If I could write daily (adequately), no matter what was going on, then I could parent daily (adequately), no matter what was going on. This discipline was about process and result.
But now what – beyond the next weeks of cleaning and organizing, of ongoing laundry, of filing papers and trying to set a new course?
There are no medals in parenting. No certificates, no ceremonies, no proverbial gold watch. There is the finish line – so to speak – when you launch your children into the world and hope for the best. Then there is “just life” – and whatever you can make of it. Filling in (for the parts gone missing), picking up (the threads of a former life), and moving on (into the next stage).
Recently, I was reading Gale at Ten Dollar Thoughts and her list of things she did one evening rather than writing. As I try to write (here) somewhat less obsessively, I reflect on five accomplishments for the week for which there are no kudos yet I am proud regardless of what anyone else may think. For me they are about shifting direction, and in a way, about parenting myself and – filling in, picking up, and moving on – whatever that may mean.
Five Accomplishments For Which There Are No Medals:
- I moved three pieces of furniture which belonged in different rooms – something I’ve wanted to do for seven years. I had to ask a neighbor to help, which in and of itself is, for me, an accomplishment. Asking for help is not easy for me.
- I have not spent more than five hours / day online all week. That’s extraordinarily few hours for me, here. This little plate of crazy is a bit of an iceberg (like many sites); two thirds of the work lies below the surface.
- I have begun to process the absence of my younger son. That may not sound like much, but the pain of missing him surprises me. This is more than loneliness for my boys (and their friends); it is the passage of a special stage in life, and I confess, the emotions are anything but simple.
- I continue to meet new people by saying yes to opportunities to get out, yes to a fine gentleman and his family, yes to the shedding of what is familiar, yes to the opening of my heart, yes to a future that remains unwritten.
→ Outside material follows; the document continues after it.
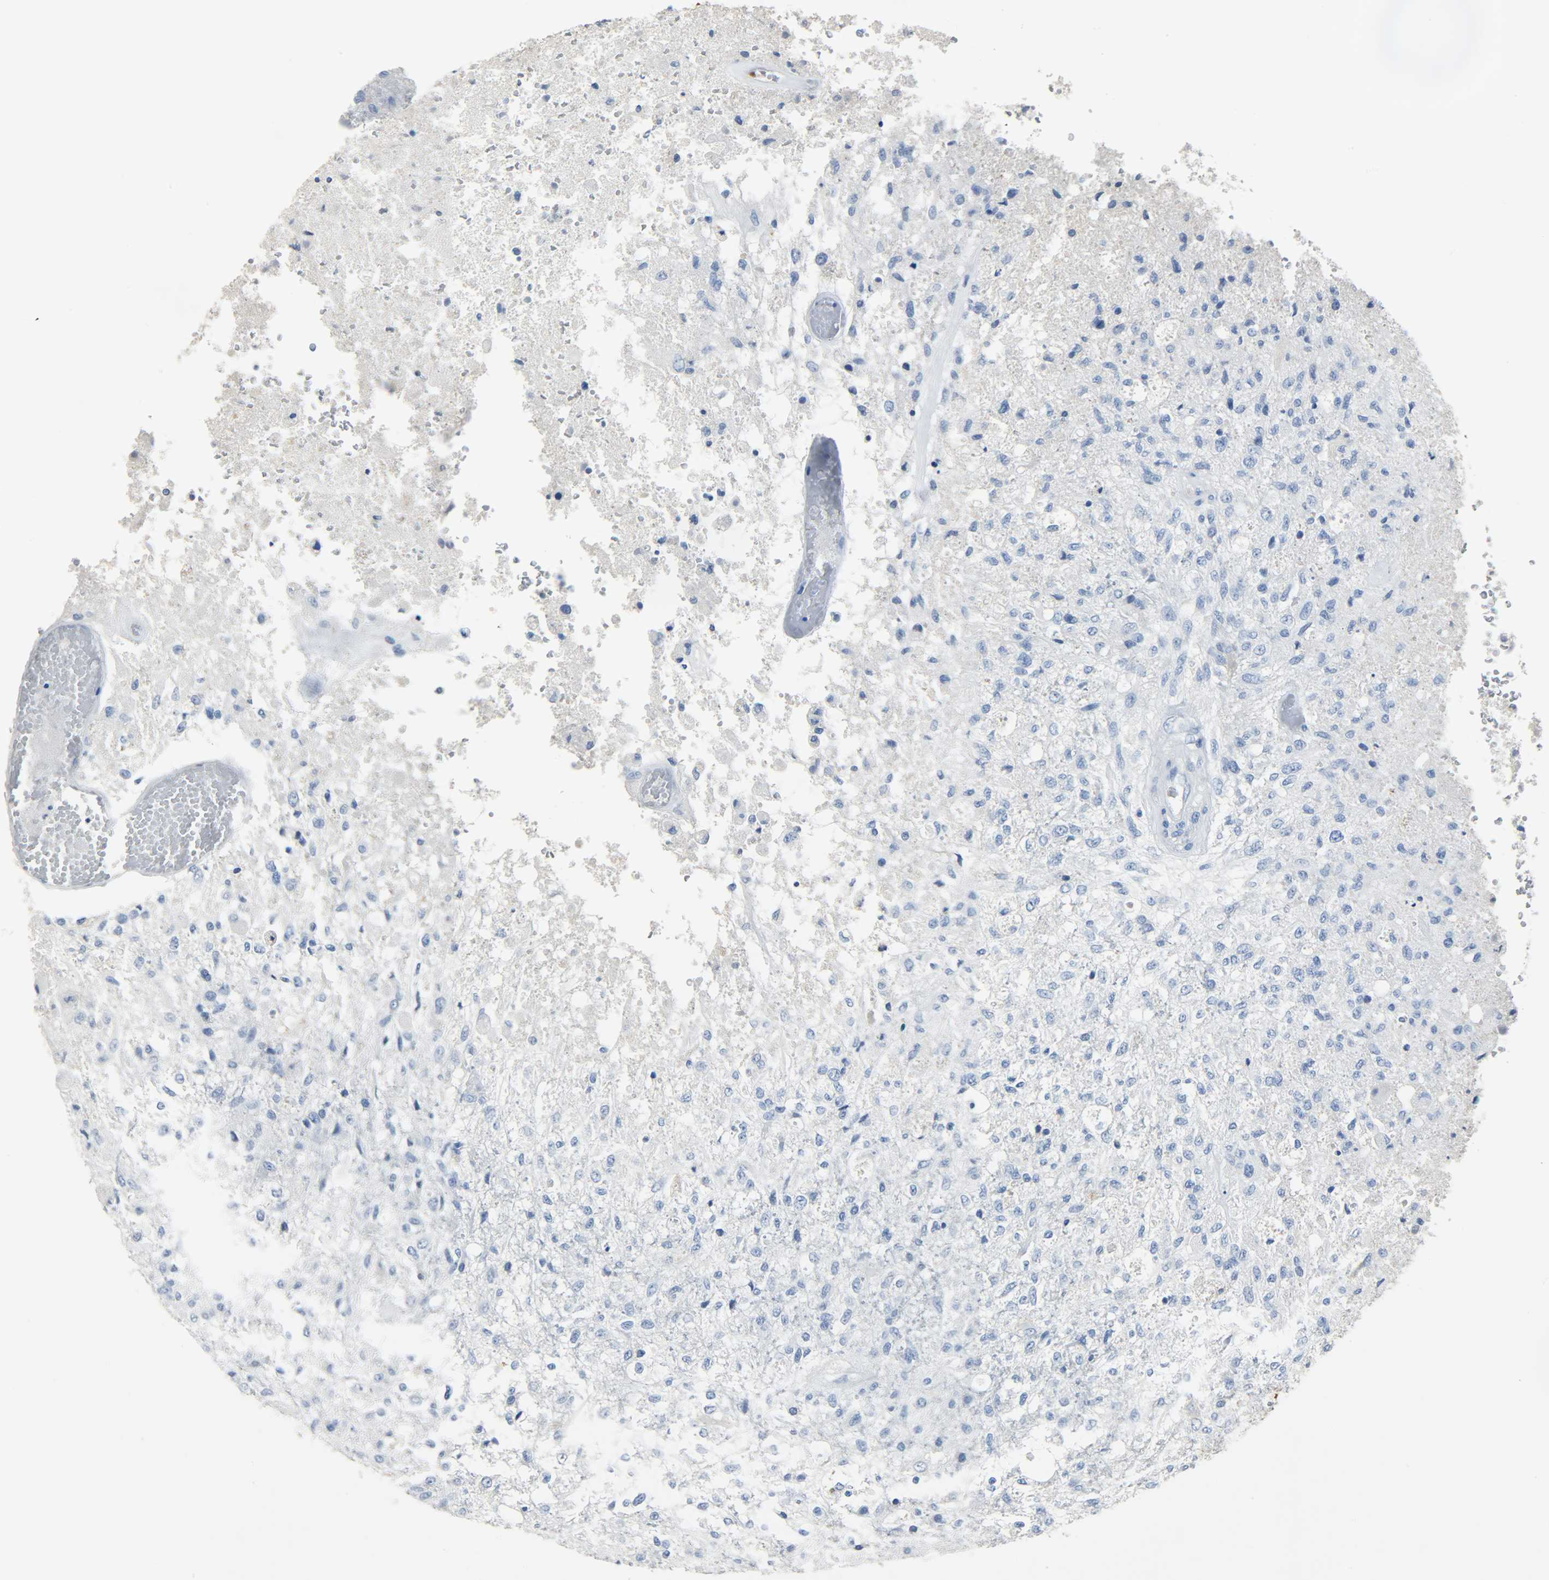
{"staining": {"intensity": "negative", "quantity": "none", "location": "none"}, "tissue": "glioma", "cell_type": "Tumor cells", "image_type": "cancer", "snomed": [{"axis": "morphology", "description": "Normal tissue, NOS"}, {"axis": "morphology", "description": "Glioma, malignant, High grade"}, {"axis": "topography", "description": "Cerebral cortex"}], "caption": "There is no significant staining in tumor cells of glioma.", "gene": "CRP", "patient": {"sex": "male", "age": 77}}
There’s living and there’s writing about living. I need to strike a balance.
- I have managed to keep my sink free of dishes for a week. Now that one may indeed deserve a medal.
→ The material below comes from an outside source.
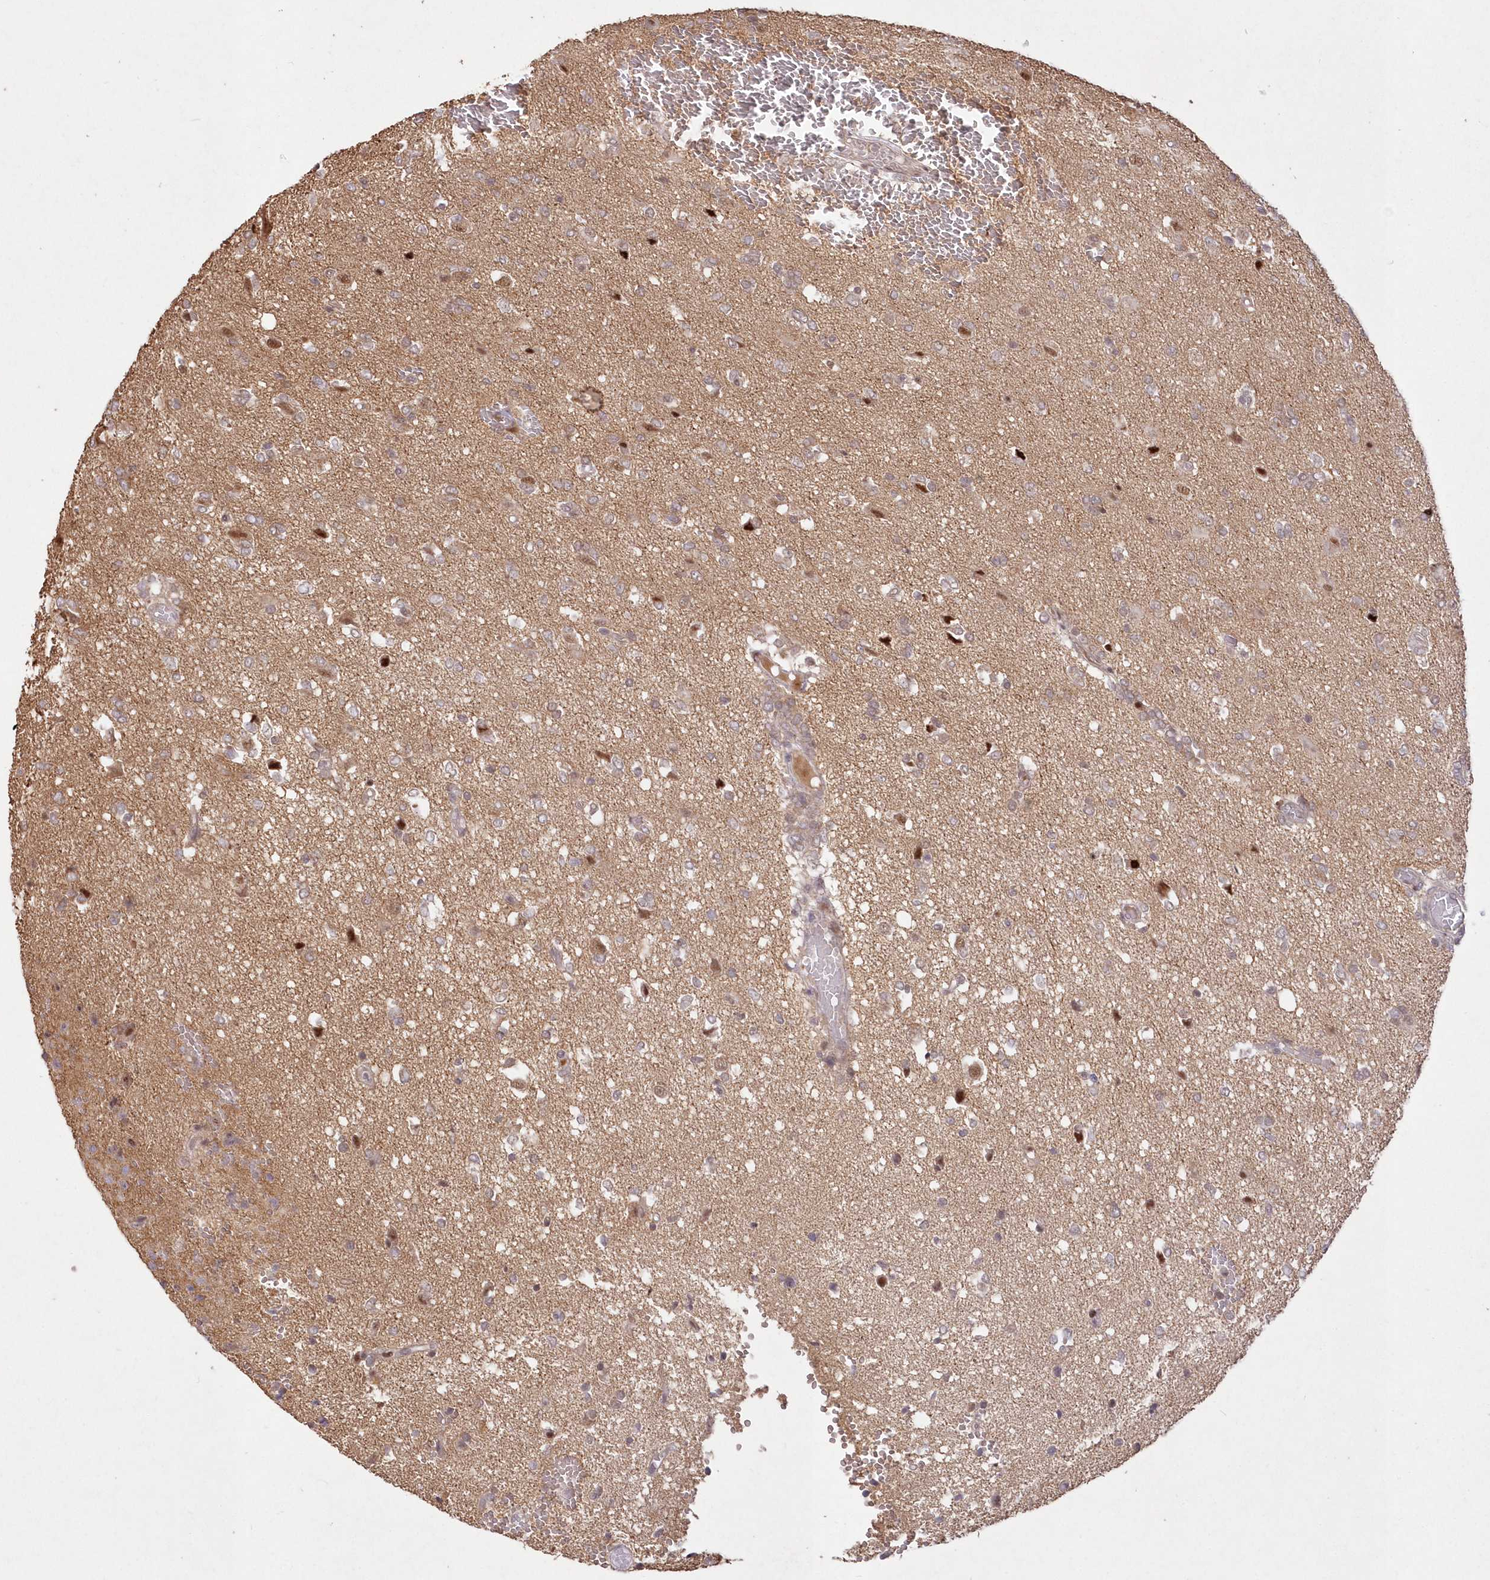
{"staining": {"intensity": "negative", "quantity": "none", "location": "none"}, "tissue": "glioma", "cell_type": "Tumor cells", "image_type": "cancer", "snomed": [{"axis": "morphology", "description": "Glioma, malignant, High grade"}, {"axis": "topography", "description": "Brain"}], "caption": "The micrograph shows no staining of tumor cells in high-grade glioma (malignant).", "gene": "WBP1L", "patient": {"sex": "female", "age": 59}}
Your unheralded accomplishments? Your difficult-to-strike balance? Your own efforts – and results – when it comes to self-parenting?
jason says
i swear , even after i do the dishes there is still dishes in my sink 🙁
and great for you on #4!
Amber says
I have the hardest time with competition, I’d rather everyone win. At the same time, I do value learning to do better if you don’t win….so there you have it. It’s as confusing as it sounds.
I do think you deserve a medal for no dishes in the sink, something about kids not around makes that so much easier! (For me, a dishwasher has also been a plus.)
These changes are accomplishments and bravo to you for making them!!
BigLittleWolf says
Thx, Jason! And yes, no dishes in the sink? Huge! Amber, I know you get that, too. 🙂
notasoccermom says
I can read the emotion in this. Because I am living it. It is the end of a job. Much like a lay-off from the working world. What does a parent do when the job becomes 20% rather than 110%?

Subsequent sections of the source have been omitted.